- READING TEXT:
Is Beaver Run Gator Still Out There?

Posted by: Loren Coleman on March 26th, 2012


Municipal Authority of Westmoreland County workers saw a five-foot alligator in the Beaver Run Reservoir last September, and took this photograph. Will there be any sightings this spring?

The Pittsburgh paper ran the following update on Monday, March 26, 2012:

The Beaver Run Alligator might still be alive.

Experts expected that the alligator, which workers at Beaver Run Reservoir spotted in the fall, wouldn’t survive the usually harsh temperatures of a Western Pennsylvania winter.

But Mother Nature might have given it a break.

“This is the mildest winter I can remember,” said Henry Kacprzyk, curator of reptiles at the Pittsburgh Zoo and PPG Aquarium. “In order for it to die, you would have to have some sustained cold weather.

“I would say there’s a possibility it survived.”

According to the National Weather Service, the average temperature this winter was 34.6 degrees — about 4.2 degrees higher than normal.

Zoo officials believe the alligator was dropped off at the reservoir by someone who had kept it as a pet and couldn’t take care of it anymore.

The fate of the “Beaver Run Gator” caused a stir last fall when officials at the Municipal Authority of Westmoreland County said they would let it die during the winter.

After public outcry and a Facebook page supporting the alligator, municipal officials allowed Pittsburgh zoo workers onto reservoir property in hopes of capturing the alligator and sending it to a sanctuary in Florida. The reservoir usually is closed to the public.

Multiple attempts to capture the gator were unsuccessful. Some observers said the animal was 5 feet long, but zoo officials said people tend to overestimate size.

Kacprzyk said the only way to know if the alligator made it through the winter is if someone spots it. That hasn’t happened yet, said Gina Cerilli, spokeswoman for the Municipal Authority of Westmoreland County.

“We always have security looking over our property,” she said. “None of our employees have seen the alligator.”

- RECORDED DATA:
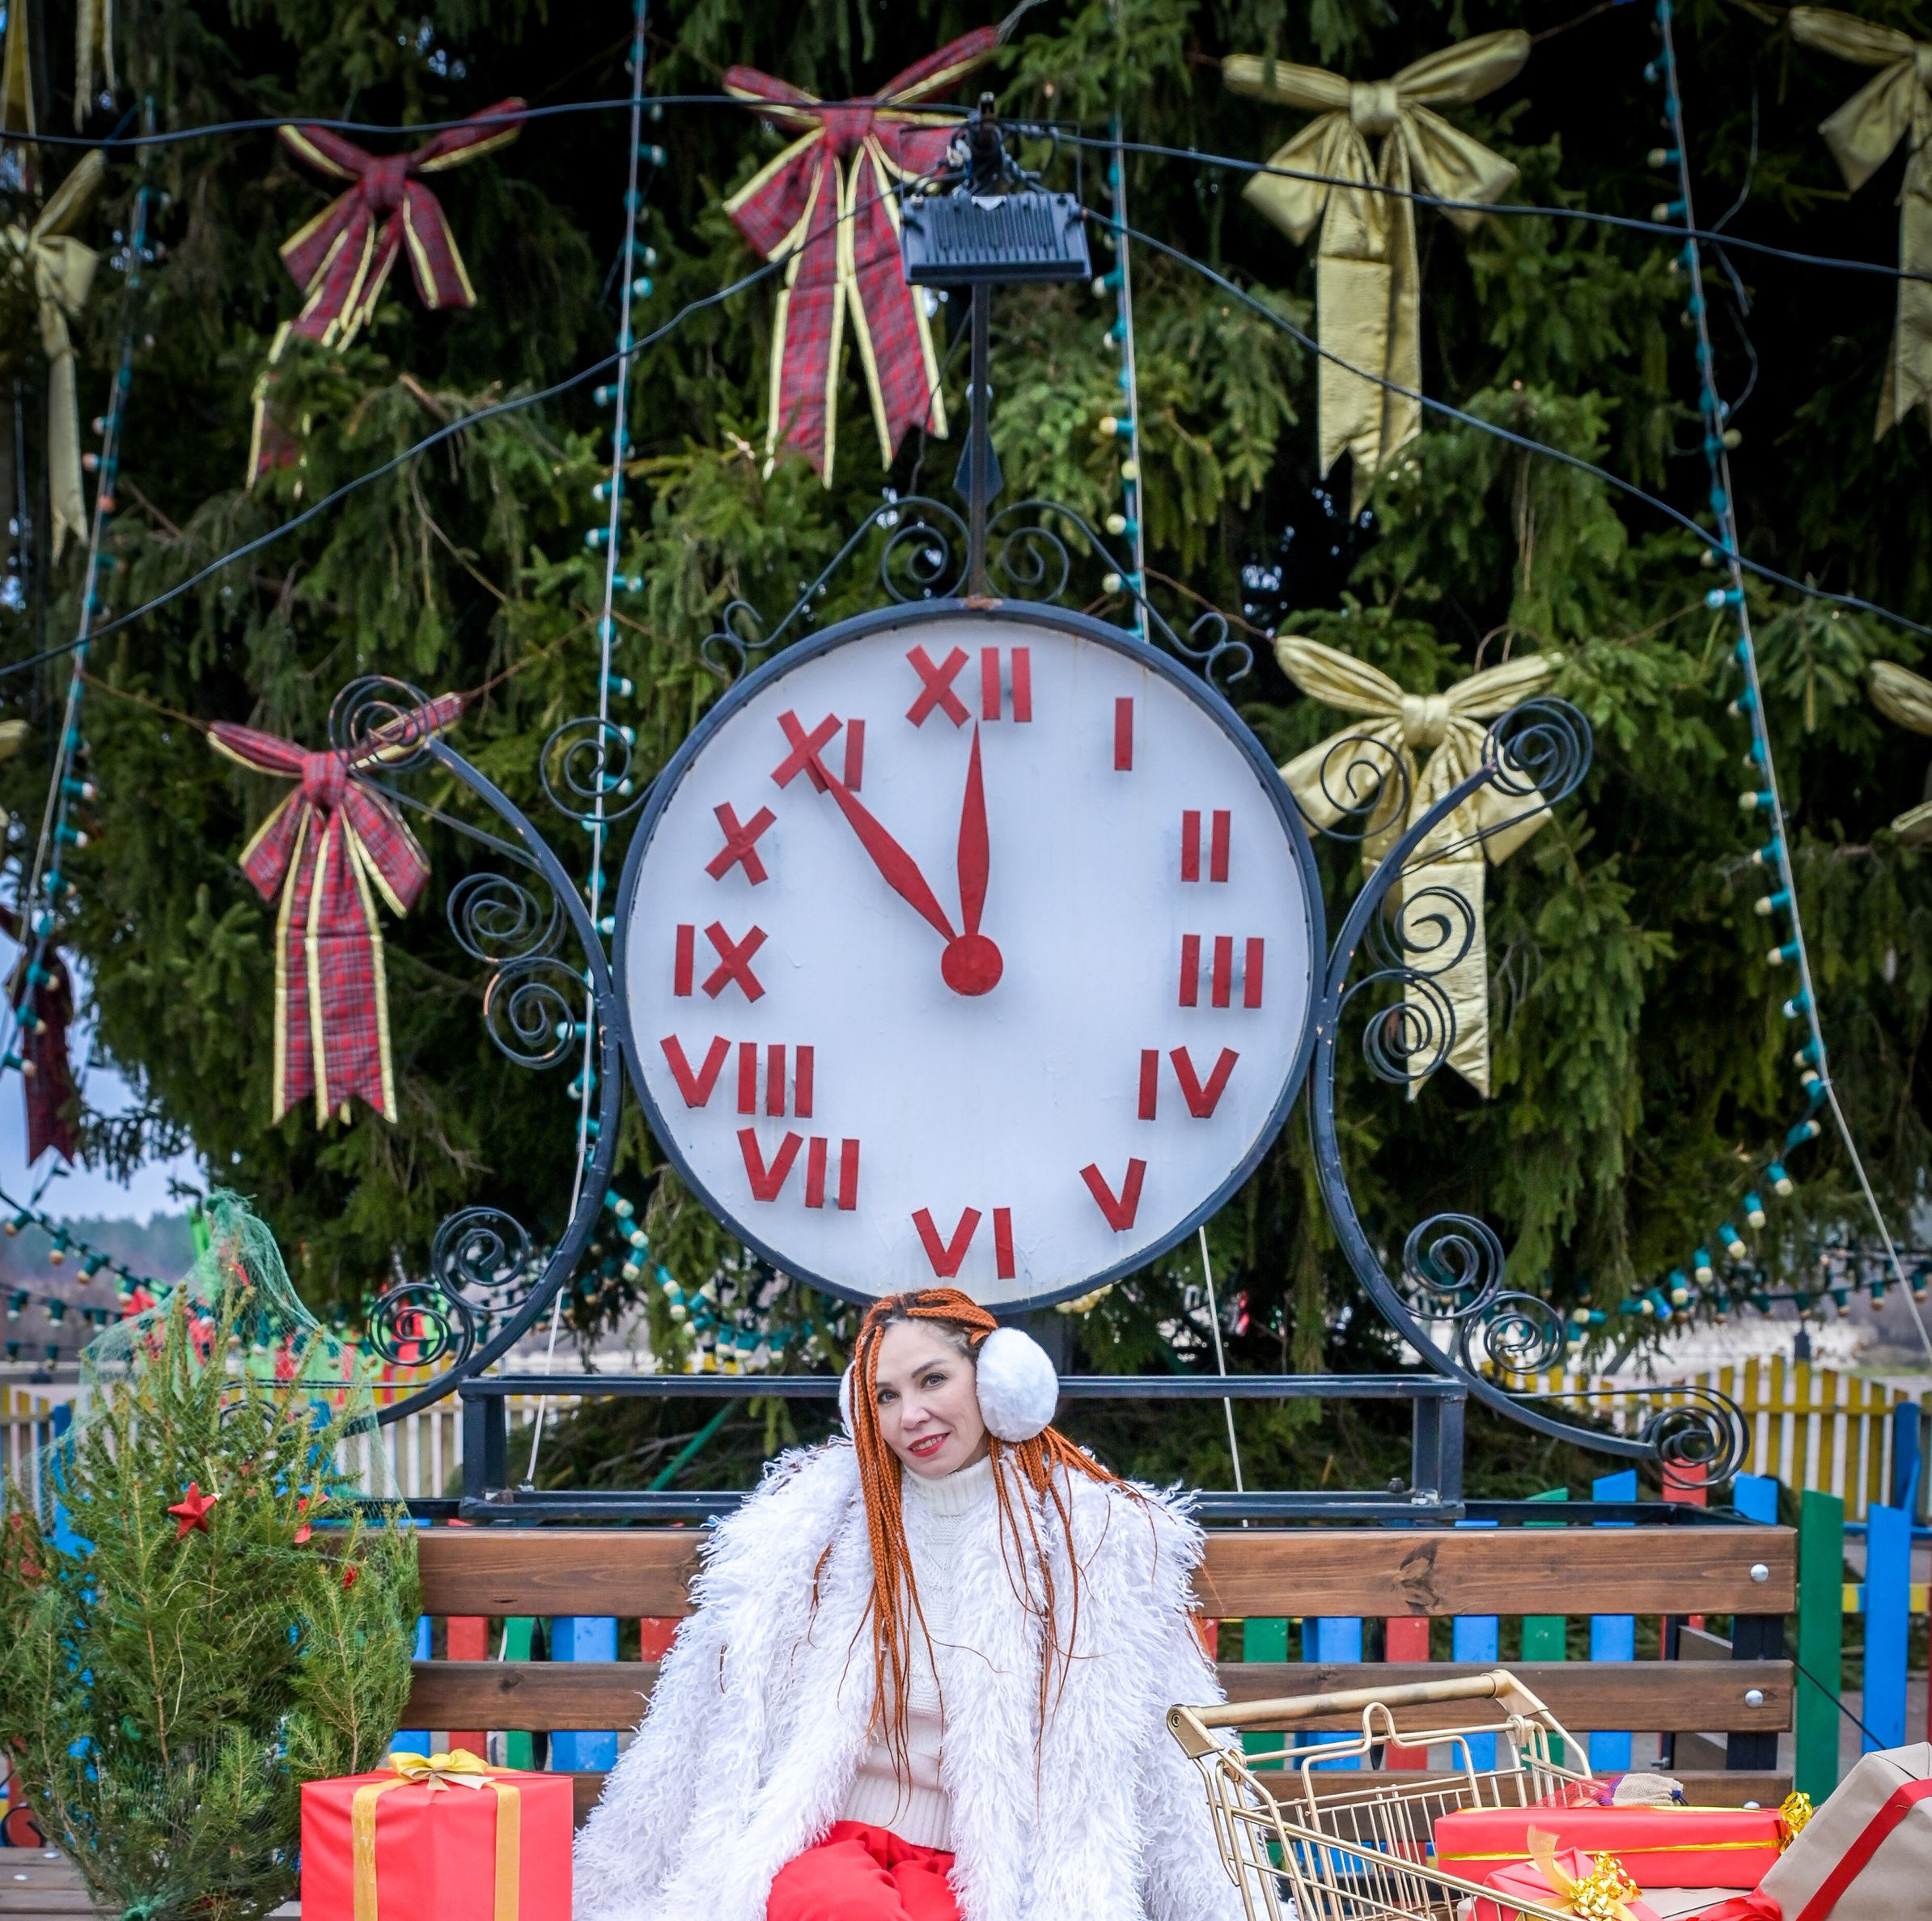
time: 11:53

- PROBLEM SET:
[A] Name every person identified by name in the Beaver Run alligator article.
[B] Reproduce the Beaver Run alligator article between "Kacprzyk said the" and "of Westmoreland County.", inclusive, substituting "representative" for "spokeswoman".
[C] According to the National Weather Service, what was the average temperature this winter, as reported in the Beaver Run alligator article?

- ANSWERS TO THE EXERCISES:
[A] Loren Coleman, Henry Kacprzyk, Gina Cerilli

[B]
Kacprzyk said the only way to know if the alligator made it through the winter is if someone spots it. That hasn’t happened yet, said Gina Cerilli, representative for the Municipal Authority of Westmoreland County.

[C] 34.6 degrees, about 4.2 degrees higher than normal.